Let $\zeta$ be some complex seventh root of unity, i.e. $\zeta=\zeta_\ell:=e^{2\pi \ell i/7}$, $\ell=0,1,2,\ldots,6$. The series $$ S(\zeta)=\sum_{n=1}^\infty \frac{\zeta^n}n $$ converges to $-\log(1-\zeta)$ unless $\zeta=1$ when it diverges.

The way to use this is to write the Legendre symbol $\eta:n\mapsto\left(\frac n7\right)$ as a linear combination of the characters $\chi_\ell: n\mapsto\zeta_\ell^n$ with $\ell$ varying.
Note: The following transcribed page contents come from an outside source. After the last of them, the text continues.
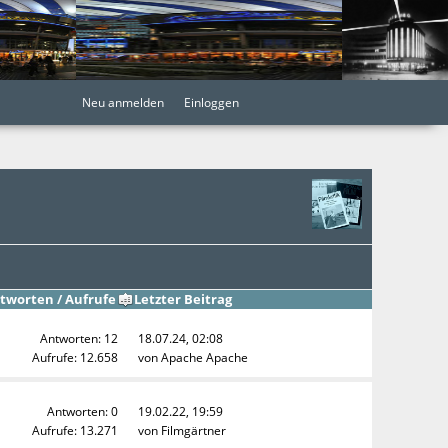
Neu anmelden
Einloggen
tworten
/
Aufrufe
Letzter Beitrag
Antworten: 12
18.07.24, 02:08
Aufrufe: 12.658
von
Apache Apache
Antworten: 0
19.02.22, 19:59
Aufrufe: 13.271
von
Filmgärtner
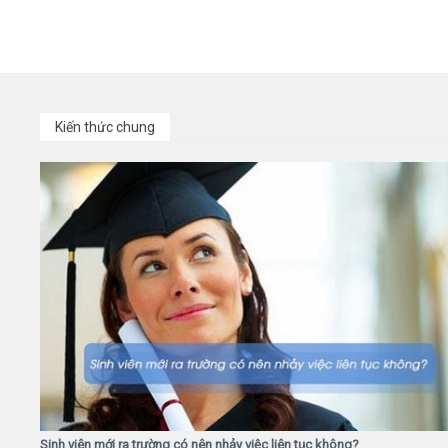
Kiến thức chung
Sinh viên mới ra trường có nên nhảy việc liên tục không?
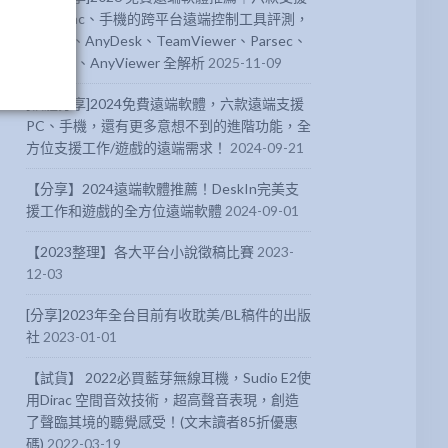
PC、Mac、手機的跨平台遠端控制工具評測，
DeskIn、AnyDesk、TeamViewer、Parsec、
Chrome、AnyViewer 全解析
2025-11-09
[軟體分享]2024免費遠端軟體，六款遠端支援
PC、手機，還有更多意想不到的進階功能，全
方位支援工作/遊戲的遠端需求！
2024-09-21
【分享】2024遠端軟體推薦！DeskIn完美支
援工作和遊戲的全方位遠端軟體
2024-09-01
【2023整理】各大平台小說徵稿比賽
2023-
12-03
[分享]2023年全台目前有收耽美/BL稿件的出版
社
2023-01-01
【試貨】 2022必買藍芽無線耳機，Sudio E2使
用Dirac 空間音效技術，超高聲音表現，創造
了聲臨其境的聽覺感受！(文末讀者85折優惠
碼)
2022-03-19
The reason why this works is that $\eta$ as well as all the characters $\chi_\ell$ are actually well-defined functions from $G=\Bbb{Z}/7\Bbb{Z}$ to the complex numbers. Furthermore, the characters $\chi_\ell$, are linearly independent, and thus form a basis of the space of functions $G\to\Bbb{C}$. Therefore we can always find coefficients $c_\ell\in\Bbb{C}, \ell=0,1,2,\ldots,6,$ such that $$ \eta(n)=\sum_{\ell=0}^6c_\ell\chi_\ell(n) $$ for all $n\in\Bbb{Z}_{>0}$. The tool for finding the coefficients $c_\ell$ is the Discrete Fourier Transform of $G$. Thankfully the coefficient $c_0$ corresponding to $S(1)$ vanishes. Otherwise the coefficients seem to be closely related to Gauss' sums, but those can easily be calculated explicitly in such a small case. Leaving that to you (do ask for hints, if you cannot figure it out).

Your sum is then the corresponding linear combination of the $S(\zeta)$s: $$ \sum_{n=1}^\infty\frac{\eta(n)}n=\sum_{\ell=1}^6c_\ell S(\zeta_\ell). $$